Pushing himself back in his chair, Carl grabbed his beer, staring at the girl on the label, peeling the edge with a fingernail. Guilty. It would exist forever, and not just in her mind. She'd know that somewhere, someone had typed it on a record, that infamous permanent one, and there it would be, tailing her like a shadow. But in a way, then this part would be over, and she could focus on her kids. "What does Peri think?" Carl asked.
"I don't know really. We didn't talk much on the way home."
"What about the kids? What does this mean for her getting custody?"
His son shrugged. "That's the custody battle. That's for the court to decide. But if she's found guilty and made to do what--more therapy?

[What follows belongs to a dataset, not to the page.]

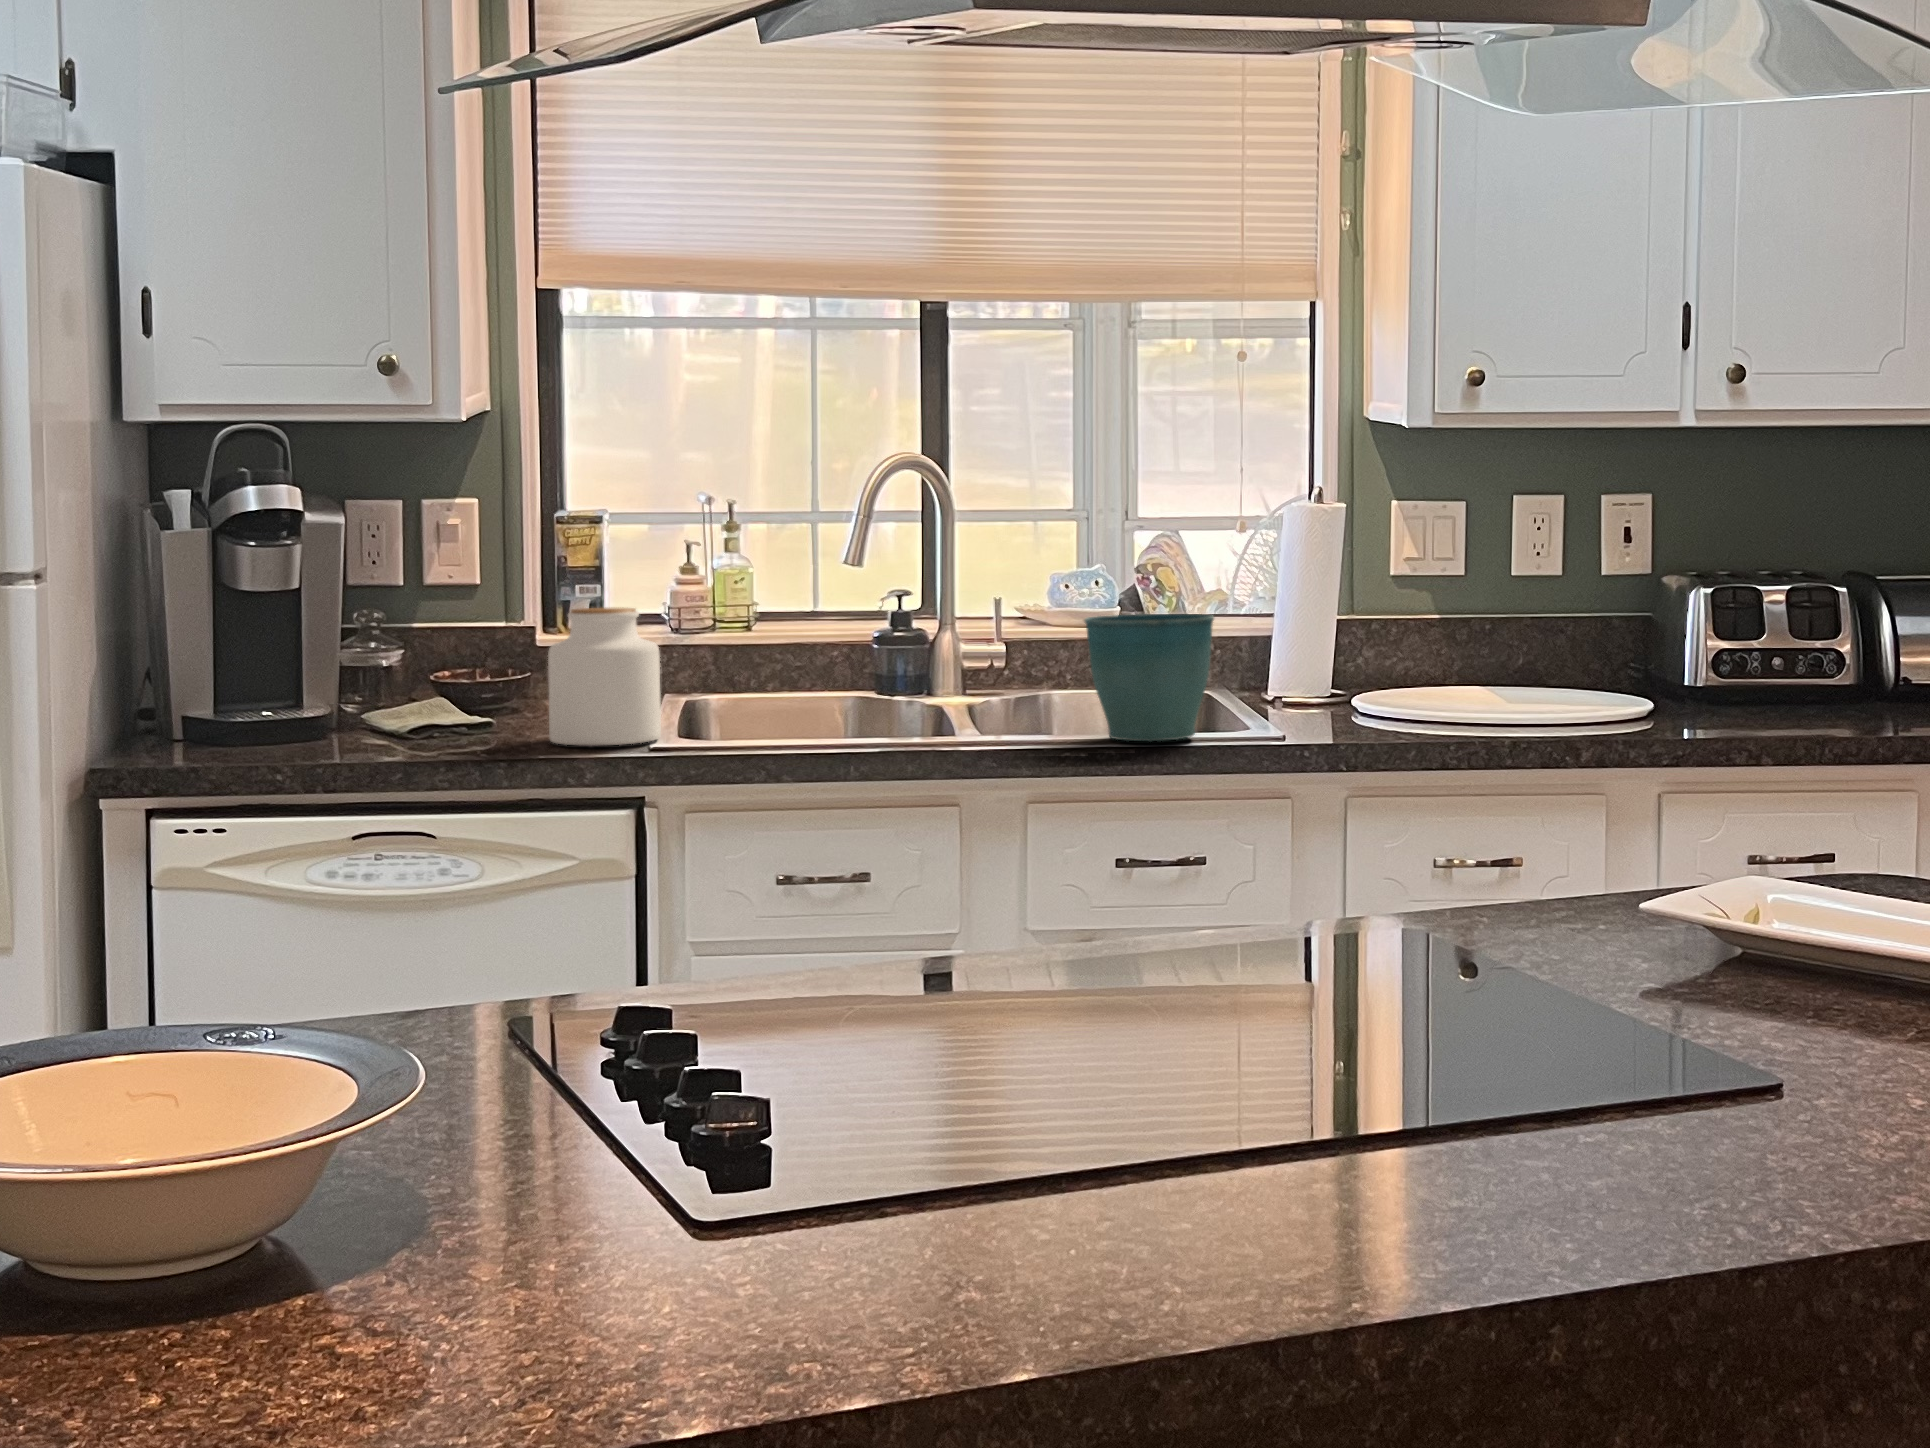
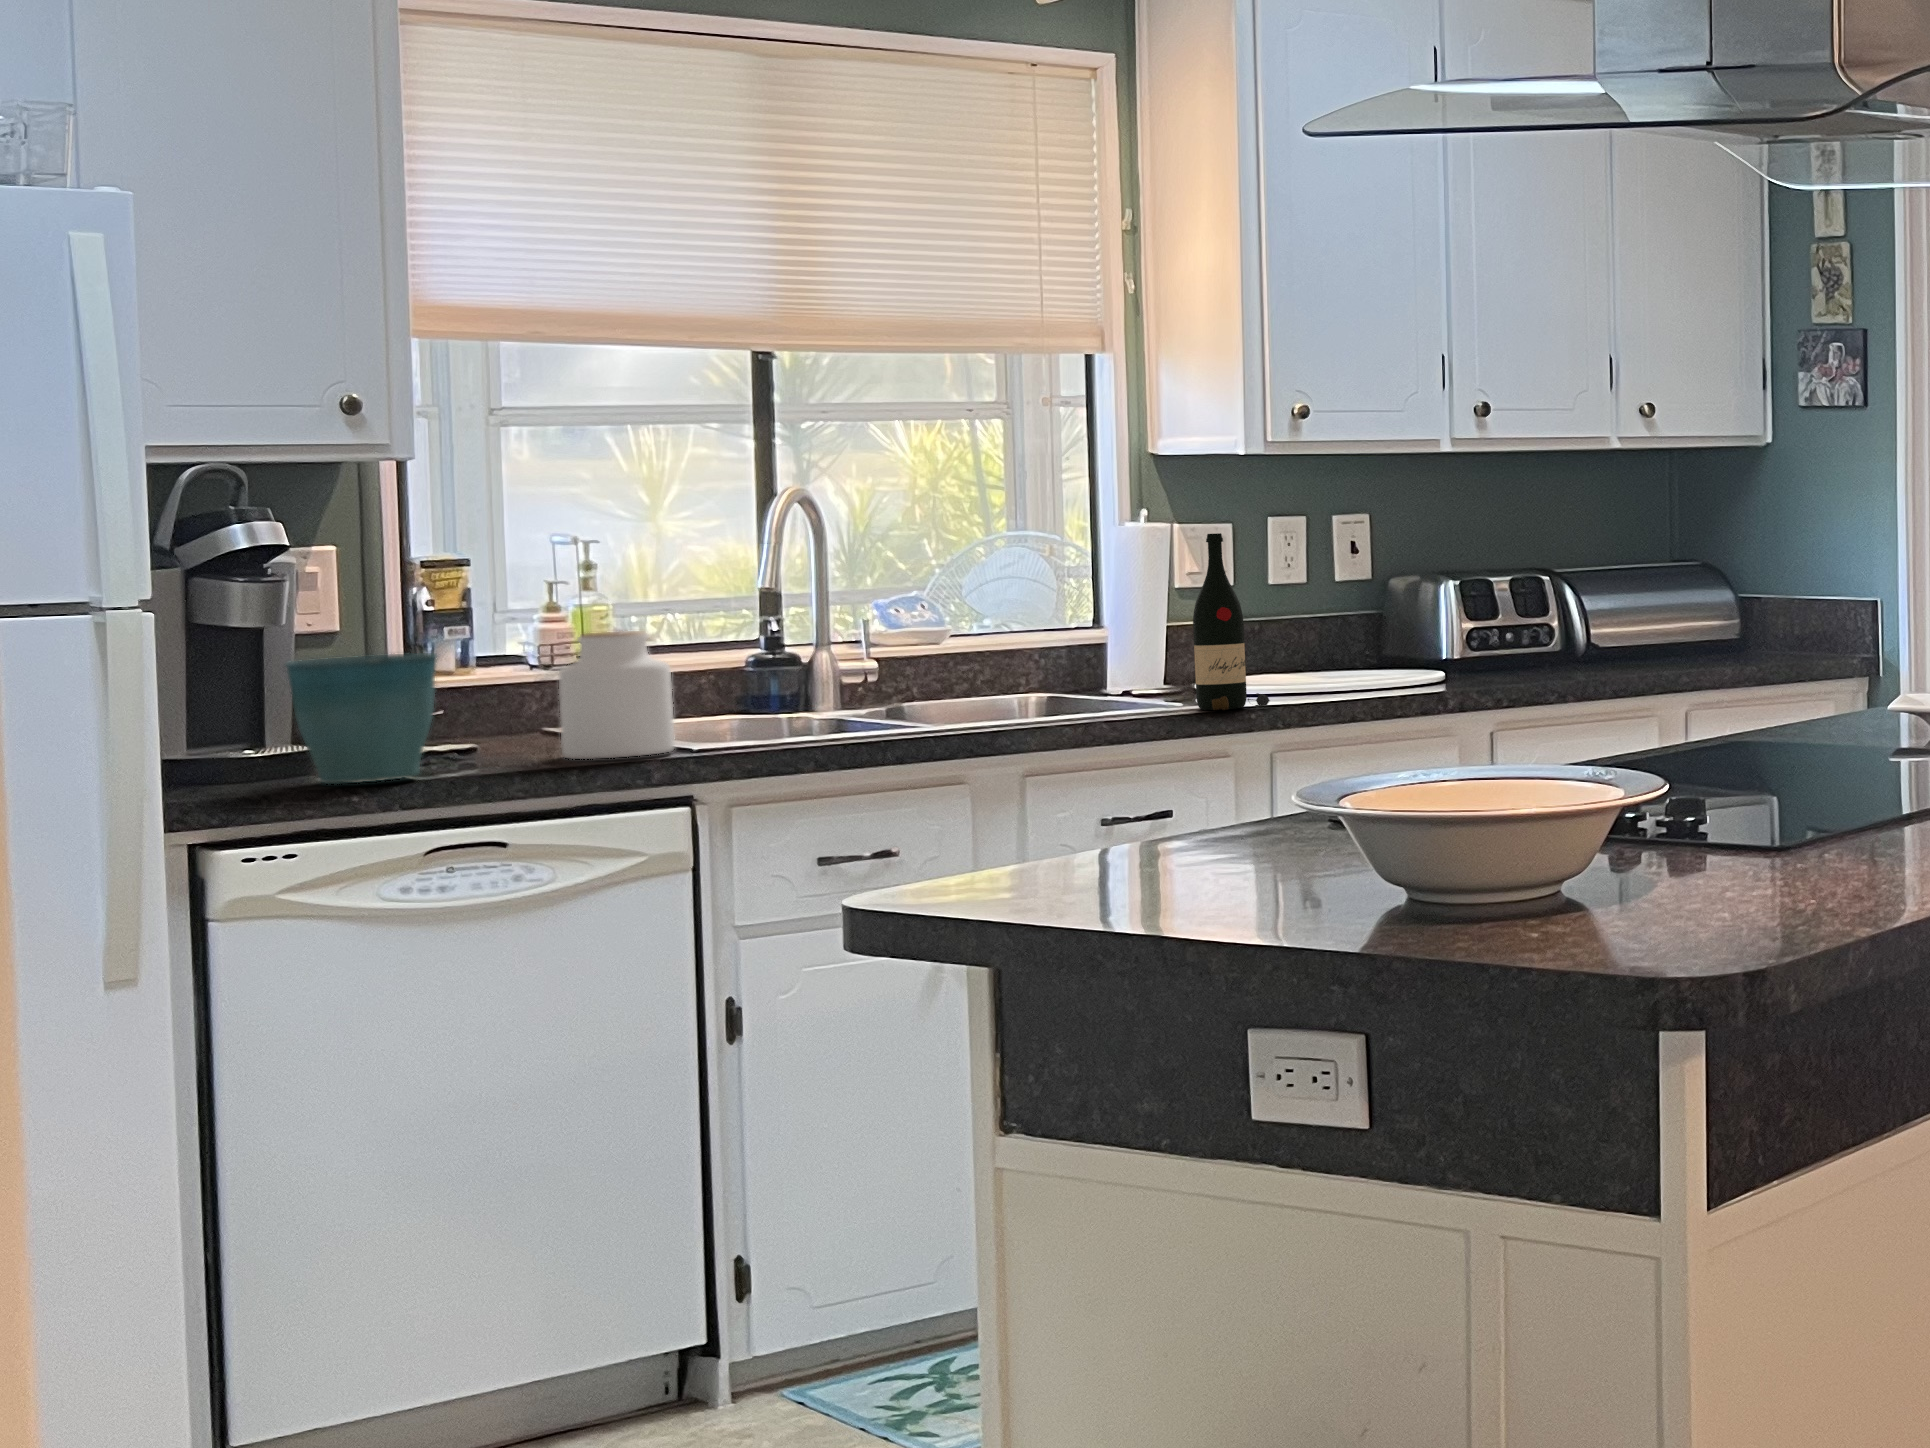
wine bottle: none [1275,520,1354,735] -> present [1193,533,1270,710]
flower pot: present [1085,614,1214,742] -> present [285,653,436,784]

A parentin
g class? Probation? She won't get custody. Not now. Not right away. Graham at least doesn't have a criminal record. He might be a complete asshole, but he hasn't been convicted of anything."
"He should have been. Thrown in for being a shitty father." Carl paused, taking a swig, hearing Noel’s pause echo in the room. He flushed, realizing he deserved to be in the same jail with Graham, hobbled and linked by chains, like father-in-law, like son-in-law.
"Yeah." Noel looked over his shoulder. "What's Peri doing?"
"Her therapist wants her to get outside more, so I bought some plants. It's good exercise." He almost laughed. Now the father he should have been, making sure Peri was fed and healthy and on time for appointments. While he was keeping her active, he hadn't a clue about what she was feeling inside, each day about making a pattern she could live by, a focused, thoughtful pattern a jury would see as healthy and improved and sane. But inside her? Carl might never be granted a permit. The same was true with Noel. Oh, he knew about Noel's job and his apartment and his new mountain bike, but had he heard much about these girlfriends who were a part of his life and then not? Did Carl know anything about what Noel wanted?
"So," Carl began slowly. "What’s next?"
"We make a decision. Or Peri does. I've got to call Preston by six. If she says okay, we get ready for the sentencing. If not, we get ready for the hearing."
"No. I mean, yes. But I really meant about you."
Noel almost missed the coffee table as he put his beer down. "What do you mean?"
"Well, now that Peri is here, and some plan or another will be put in motion, you don't have to be so focused on her. For a long time, it seems to me, you've been maybe too involved."